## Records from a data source
★ ★ ★ ★ ★

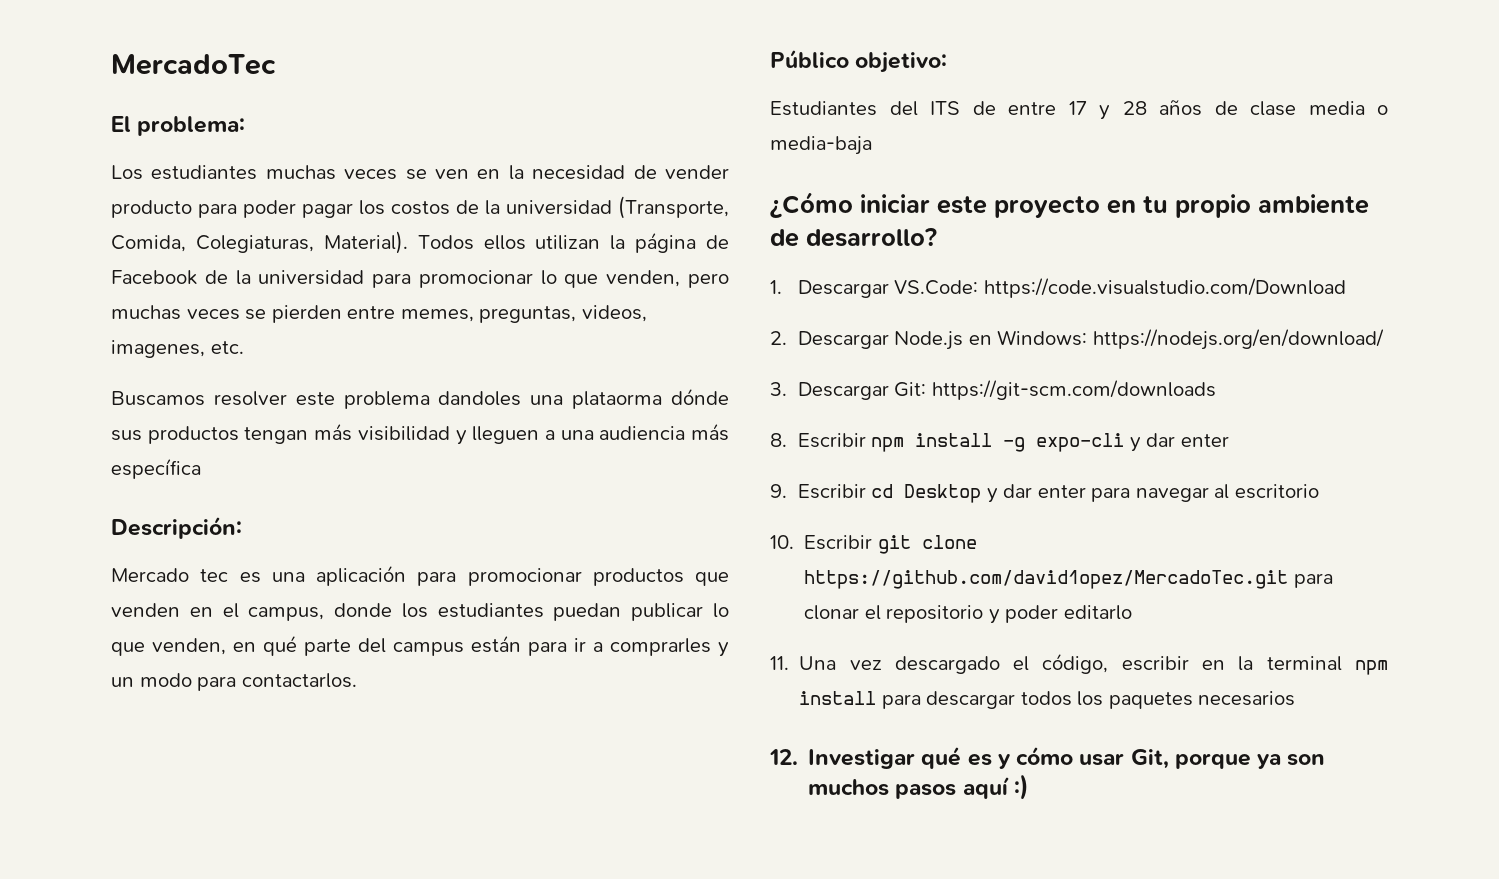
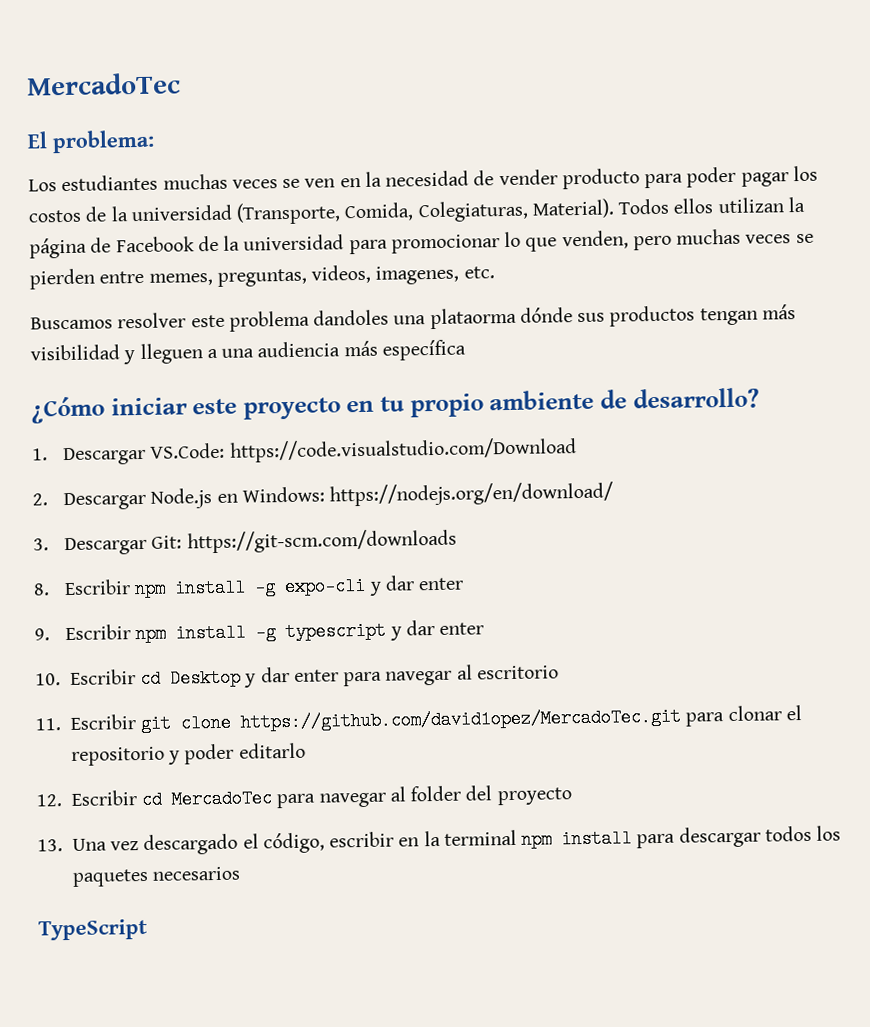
[111,516,242,539] [111,565,729,586] [111,603,730,621] [111,635,729,657] [111,673,357,691] [770,49,948,73] [770,100,1388,120] [770,136,872,155] // Descripción: // Mercado tec es una aplicación para promocionar productos que venden en el campus, donde los estudiantes puedan publicar lo que venden, en qué parte del campus están para ir a comprarles y un modo para contactarlos. // Público objetivo: // Estudiantes del ITS de entre 17 y 28 años de clase media o media-baja -> (466, 350) none
(866, 491) none -> [135,620,485,644] [35,669,136,686] npm install -g typescript y dar enter // 10. Escribir
[770,535,794,549] 10. -> [35,718,61,731] 11.
[770,656,789,670] 11. -> [36,785,572,810] [37,839,63,852] 12. Escribir cd MercadoTec para navegar al folder del proyecto // 13.
[769,746,1326,769] [808,774,1029,800] 12. Investigar qué es y cómo usar Git, porque ya son muchos pasos aquí :) -> [38,918,148,941] TypeScript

★ ★ ★ ★ ★

## EXERCISE BRIEF
Filter the records down to the lines that contain the string "para", and copy those lines.

## YOUR SOLUTION
[111,516,242,539] [111,565,729,586] [111,603,730,621] [111,635,729,657] [111,673,357,691] [770,49,948,73] [770,100,1388,120] [770,136,872,155] // Descripción: // Mercado tec es una aplicación para promocionar productos que venden en el campus, donde los estudiantes puedan publicar lo que venden, en qué parte del campus están para ir a comprarles y un modo para contactarlos. // Público objetivo: // Estudiantes del ITS de entre 17 y 28 años de clase media o media-baja -> (466, 350) none
[770,656,789,670] 11. -> [36,785,572,810] [37,839,63,852] 12. Escribir cd MercadoTec para navegar al folder del proyecto // 13.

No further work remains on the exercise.